# [A fazer]
1: Segundo o texto sobre princípios e regras constitucionais, o que deve acontecer se uma regra constitucional entrar em conflito com os princípios constitucionais em um caso concreto?
2: Dê continuidade ao texto sobre princípios e regras constitucionais, começando logo após a última frase apresentada.

# [Trecho do texto]
·····

Importante lembrar que princípios são normas jurídicas de observância obrigatória e que devem ser interpretados diante dos casos concretos para ganharem densidade e se desdobrarem em regras para o caso que permitam resolver conflitos e garantir os direitos das pessoas.
Devemos nos lembrar que, quando buscamos regras aplicáveis a uma situação especifica, estas regras devem ser interpretadas para a construção da norma, juntamente com os princípios.
Os princípios, por sua maior amplitude regulatória, se aplicam ao maior numero de situações possíveis. Uma diferença importante entre princípios e regras é o fato de que as regras regulam uma situação especifica enquanto os princípios regulam diversas situações.
Não é possível que duas regras regulem a mesma situação de forma distinta, uma deve desaparecer. Já os princípios regulam e protegem simultaneamente um grande numero de situações e caso haja conflito, este só ocorre no caso concreto, onde então, um (ou alguns) dos princípios em conflito, deverá ter sua aplicação afastada, especificamente, naquele caso onde ocorreu o conflito, sendo válido e aplicável em todas as outras situações onde não ocorra conflito semelhante.
Finalmente, lembremos que, caso alguma regra constitucional entre em conflito com os princípios constitucionais em um caso concreto, a regra deve ceder espaço à aplicação do princípio.
Estamos, portanto, neste artigo 1°, diante de normas constitucionais fundamentais de nosso ordenamento jurídico.
Passemos então a análise sistêmica destes significados que recebem historicamente significantes distintos. Aqui nos interessa sua compreensão contemporânea, democraticamente construída pelo povo, titular da soberania.
República: No passado a palavra República significou uma forma de governo contraposta à Monarquia. Desta forma a República seria uma forma de governo do povo, onde este participaria do governo diretamente ou por meio de representantes, enquanto na Monarquia, haveria o governo de um só, fundado nos privilégios hereditários e numa fundamentação artificial do poder do soberano na vontade divina.

·····

# [Informações extraídas]
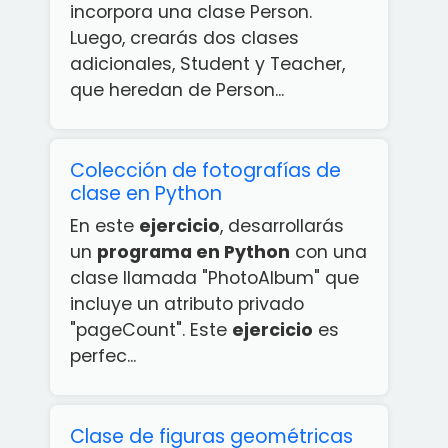
incorpora una clase Person.
Luego, crearás dos clases
adicionales, Student y Teacher,
que heredan de Person...
Colección de fotografías de
clase en Python
En este
ejercicio
, desarrollarás
un
programa en Python
con una
clase llamada "PhotoAlbum" que
incluye un atributo privado
"pageCount". Este
ejercicio
es
perfec...
Clase de figuras geométricas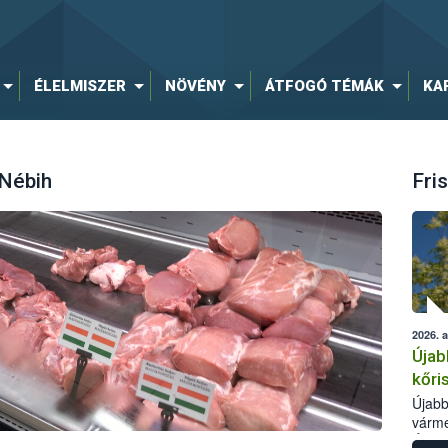
ÉLELMISZER
NÖVÉNY
ÁTFOGÓ TÉMÁK
KA
 Nébih
Fris
2026. 
Újab
kőri
Újabb
várme
Élelm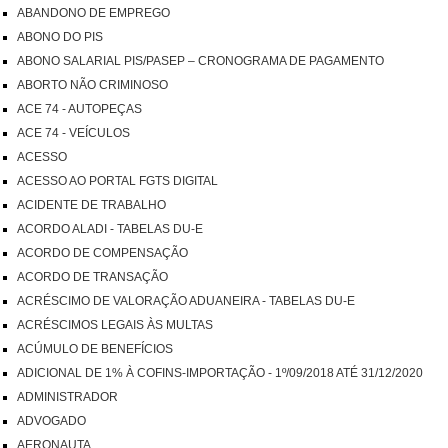
ABANDONO DE EMPREGO
ABONO DO PIS
ABONO SALARIAL PIS/PASEP – CRONOGRAMA DE PAGAMENTO
ABORTO NÃO CRIMINOSO
ACE 74 - AUTOPEÇAS
ACE 74 - VEÍCULOS
ACESSO
ACESSO AO PORTAL FGTS DIGITAL
ACIDENTE DE TRABALHO
ACORDO ALADI - TABELAS DU-E
ACORDO DE COMPENSAÇÃO
ACORDO DE TRANSAÇÃO
ACRÉSCIMO DE VALORAÇÃO ADUANEIRA - TABELAS DU-E
ACRÉSCIMOS LEGAIS ÀS MULTAS
ACÚMULO DE BENEFÍCIOS
ADICIONAL DE 1% À COFINS-IMPORTAÇÃO - 1º/09/2018 ATÉ 31/12/2020
ADMINISTRADOR
ADVOGADO
AERONAUTA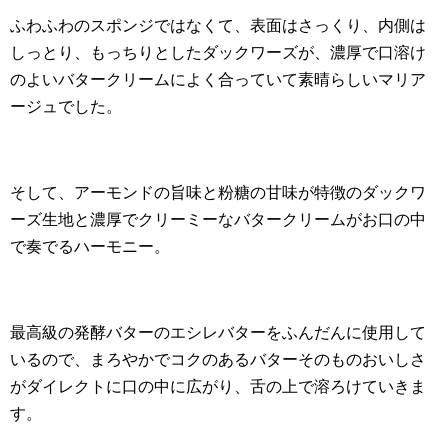
ふわふわのスポンジではなくて、表面はさっくり、内側は
しっとり、もっちりとしたダックワーズが、濃厚で口溶け
のよいバタークリームによく合っていて素晴らしいマリア
ージュでした。
そして、アーモンドの旨味と粉糖の甘味が特徴のダックワ
ーズ生地と濃厚でクリーミーなバタークリームがお口の中
で奏でるハーモニー。
最高級の発酵バターのエシレバターをふんだんに使用して
いるので、まろやかでコクのあるバターそのものおいしさ
がダイレクトに口の中に広がり、舌の上で溶ろけていきま
す。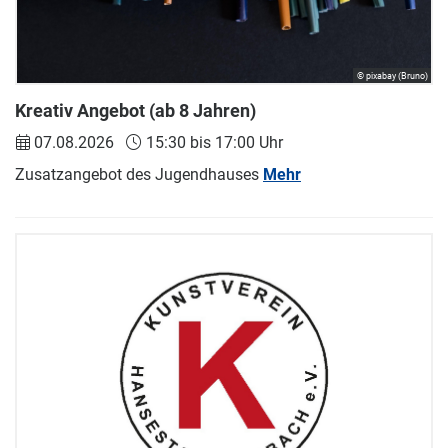
© pixabay (Bruno)
Kreativ Angebot (ab 8 Jahren)
07.08.2026
15:30 bis 17:00 Uhr
Zusatzangebot des Jugendhauses
Mehr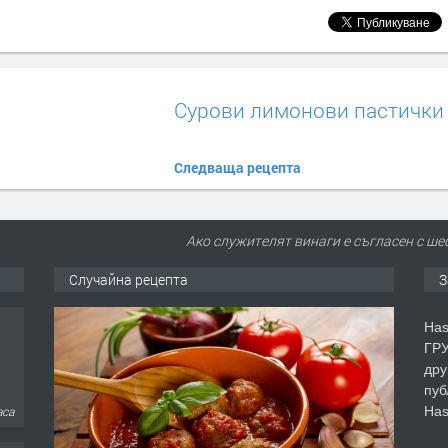
Сурови лимонови пастички
Следваща рецепта
Ако служителят винаги е съгласен с шеф
Случайна рецепта
З
Has
ГРУ
дру
пуб
Has
аса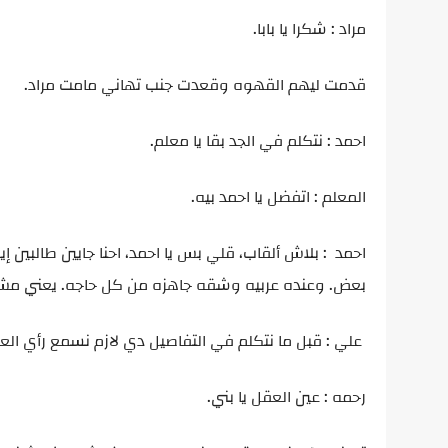
مراد : شكرا يا بابا.
قدمت ليهم القهوه وقعدت جنب تهاني مامت مراد.
احمد : نتكلم في الجد بقا يا معلم.
المعلم : اتفضل يا احمد بيه.
احمد : بلاش ألقاب، قلي بس يا احمد، احنا جايين طالبين 
بعض. وعنده عربيه وشقه جاهزه من كل حاجه. يعني مش ها
علي : قبل ما نتكلم في التفاصيل دي لازم نسمع رأي ال
رحمه : عين العقل يا بني.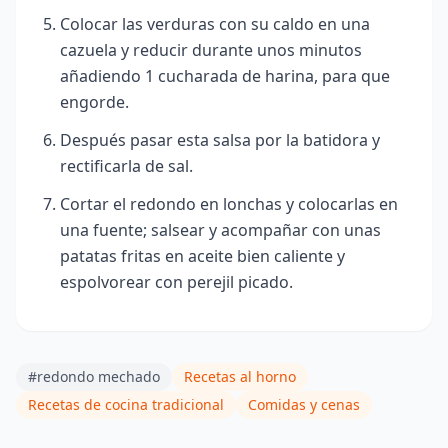
Colocar las verduras con su caldo en una
cazuela y reducir durante unos minutos
añadiendo 1 cucharada de harina, para que
engorde.
Después pasar esta salsa por la batidora y
rectificarla de sal.
Cortar el redondo en lonchas y colocarlas
en
una fuente; salsear y acompañar con unas
patatas fritas en aceite bien caliente y
espolvorear con perejil picado.
#redondo mechado
Recetas al horno
Recetas de cocina tradicional
Comidas y cenas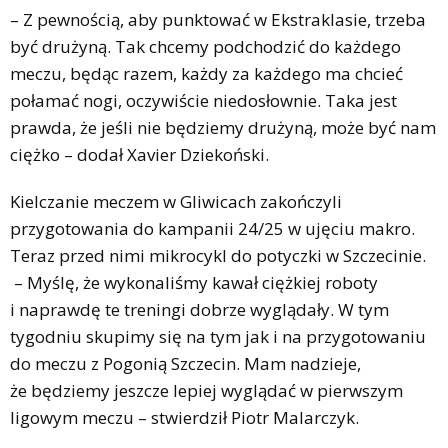
– Z pewnością, aby punktować w Ekstraklasie, trzeba
być drużyną. Tak chcemy podchodzić do każdego
meczu, będąc razem, każdy za każdego ma chcieć
połamać nogi, oczywiście niedosłownie. Taka jest
prawda, że jeśli nie będziemy drużyną, może być nam
ciężko – dodał Xavier Dziekoński.
Kielczanie meczem w Gliwicach zakończyli
przygotowania do kampanii 24/25 w ujęciu makro.
Teraz przed nimi mikrocykl do potyczki w Szczecinie.
– Myślę, że wykonaliśmy kawał ciężkiej roboty
i naprawdę te treningi dobrze wyglądały. W tym
tygodniu skupimy się na tym jak i na przygotowaniu
do meczu z Pogonią Szczecin. Mam nadzieje,
że będziemy jeszcze lepiej wyglądać w pierwszym
ligowym meczu – stwierdził Piotr Malarczyk.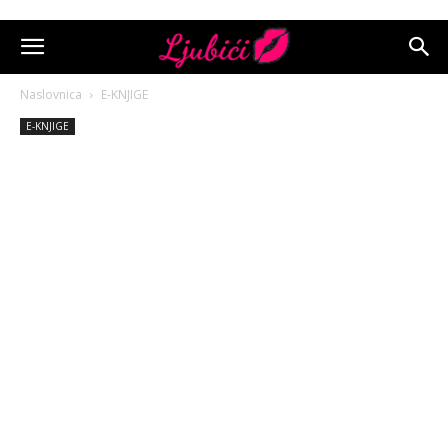
Naslovnica
E-KNJIGE
E-KNJIGE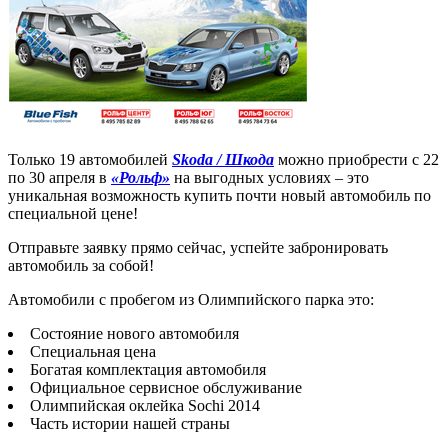
Только 19 автомобилей
Skoda / Шкода
можно приобрести с 22
по 30 апреля в
«Рольф»
на выгодных условиях – это
уникальная возможность купить почти новый автомобиль по
специальной цене!
Отправьте заявку прямо сейчас, успейте забронировать
автомобиль за собой!
Автомобили с пробегом из Олимпийского парка это:
Состояние нового автомобиля
Специальная цена
Богатая комплектация автомобиля
Официальное сервисное обслуживание
Олимпийская оклейка Sochi 2014
Часть истории нашей страны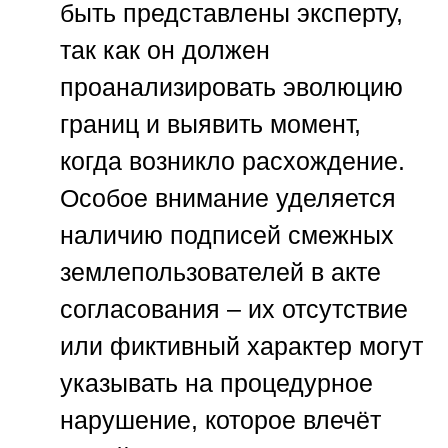
быть представлены эксперту,
так как он должен
проанализировать эволюцию
границ и выявить момент,
когда возникло расхождение.
Особое внимание уделяется
наличию подписей смежных
землепользователей в акте
согласования – их отсутствие
или фиктивный характер могут
указывать на процедурное
нарушение, которое влечёт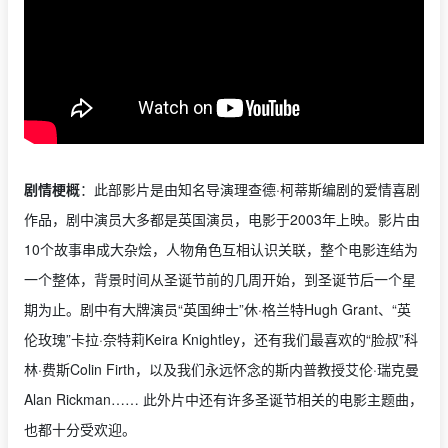
剧情梗概
：此部影片是由知名导演理查德·柯蒂斯编剧的爱情喜剧
作品，剧中演员大多都是英国演员，电影于2003年上映。影片由
10个故事串成大杂烩，人物角色互相认识关联，整个电影连结为
一个整体，背景时间从圣诞节前的几周开始，到圣诞节后一个星
期为止。剧中有大牌演员“英国绅士”休·格兰特Hugh Grant、“英
伦玫瑰”卡拉·奈特莉Keira Knightley，还有我们最喜欢的“脸叔”科
林·费斯Colin Firth，以及我们永远怀念的斯内普教授艾伦·瑞克曼
Alan Rickman…… 此外片中还有许多圣诞节相关的电影主题曲，
也都十分受欢迎。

·····

# [Respostas escritas]
1: A regra deve ceder espaço à aplicação do princípio.

2:
A ideia de República se contrapondo à monarquia, como sendo uma forma de estado onde o governo (unipessoal e ou colegiado) é escolhido pelo povo se refere ao conceito moderno. Importante lembrar que o significado da palavra república mudou muito no decorrer da história.
A ideia de coisa pública e de igualdade é essencial ao conceito de República. A República é um espaço onde não há privilégios hereditários ou qualquer outro. República, portanto, é um espaço de igualdade perante a lei. Ser republicano é reconhecer a coisa pública, os bens públicos, o patrimônio histórico, artístico e cultural como pertencente igualmente a cada pessoa e a todas as pessoas simultaneamente. Em uma República não se admite privilégios, de nenhuma espécie, seja por razão de sobrenome, de riqueza, de conhecimento, cargo, posição profissional ou qualquer outra diferenciação.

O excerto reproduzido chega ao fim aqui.